Friday, September 29, 2006

What Goes Up, Must Come Down

This very simple statement of the law of gravity applies to the stock markets as well. It is the principal that allows investors to execute on Investing Principal Number One: Buy Low, Sell High.

What if an investor is unwilling to wait for the natural forces, i.e. fundamental developments, to propel a stock price upward on strong performance or to revalue the stock when prospects turn sour?

Wall Street has seen every increasing level of market manipulation by investors using e-mail campaigns and chat room postings to sway public viewpoint on stocks in favor of which ever position they have taken. Indeed, there is some suggestion that the same parties could engage in tactics to drive a stock price in both directions one after the other, taking positions in advance of the moves.

Pegasus Wireless Corporation trading for the present on the Nasdaq under the symbol PGWC, has experienced its share of gravitational forces. As I mentioned in the post “Short-sale Side-step,” Pegasus shares climbed rapidly to a high of $18.99 in May 2006 and then fell to a low of $0.61 on September 28, 2006. The stock price movement appears to be disconnected to reported results, hinting that there is more to the Pegasus price move than can be explained by the last 10Q filing.

Even a cursory review of Pegasus’ circumstances suggests there is fertile ground for an investor or a group of investors to manipulate this stock.

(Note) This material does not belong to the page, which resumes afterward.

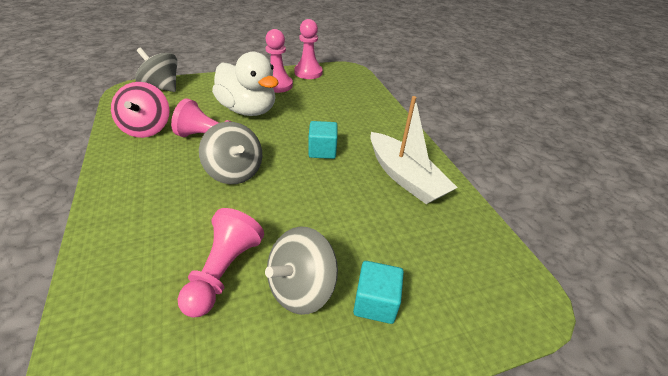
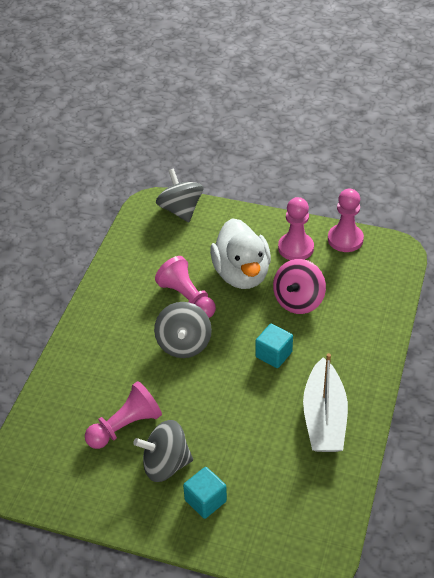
camera: 40 degrees right, 5 degrees up
pink spinning top [111,82,170,138] -> pink spinning top moved to [273,259,326,314]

  1. Sexy products with a large market opportunity and the potential to challenge incumbent players make for great story telling in the trading room.
  2. Hotly contested technology race punctuated by patent application and product introduction events provides fuel for hyping and/or trashing in chat room and press venues.
  3. The management team has a controversial history and is executing on what I can only describe as mercurial investor relations policies. The almost bizarre capitalization strategies involve stock splits, warrant awards to certificate holders, and a private placement with the CEO.
  4. PGWC is an unseasoned security having traded four years in the Over-the-Counter market until April 2006 when the stock was accepted onto the Nasdaq National Market System.
  5. The stock has no formal research coverage and practically no institutional ownership, meaning that few financial sophisticates are watching the stock or discussing it in professional circles.

So what is a company supposed to do to minimize stock shenanigans? As a research analyst it should not be surprising to that I would suggest sponsoring research if none is otherwise forthcoming. Research coverage is not going to make up for fundamental short-comings or clumsy investor communications, but it certainly brings a reasoned voice to the discussion. There might be any number of legitimate reasons for the movements in PGWC share price. Only a in-depth investigation by an objective analyst is going to report them dispassionately.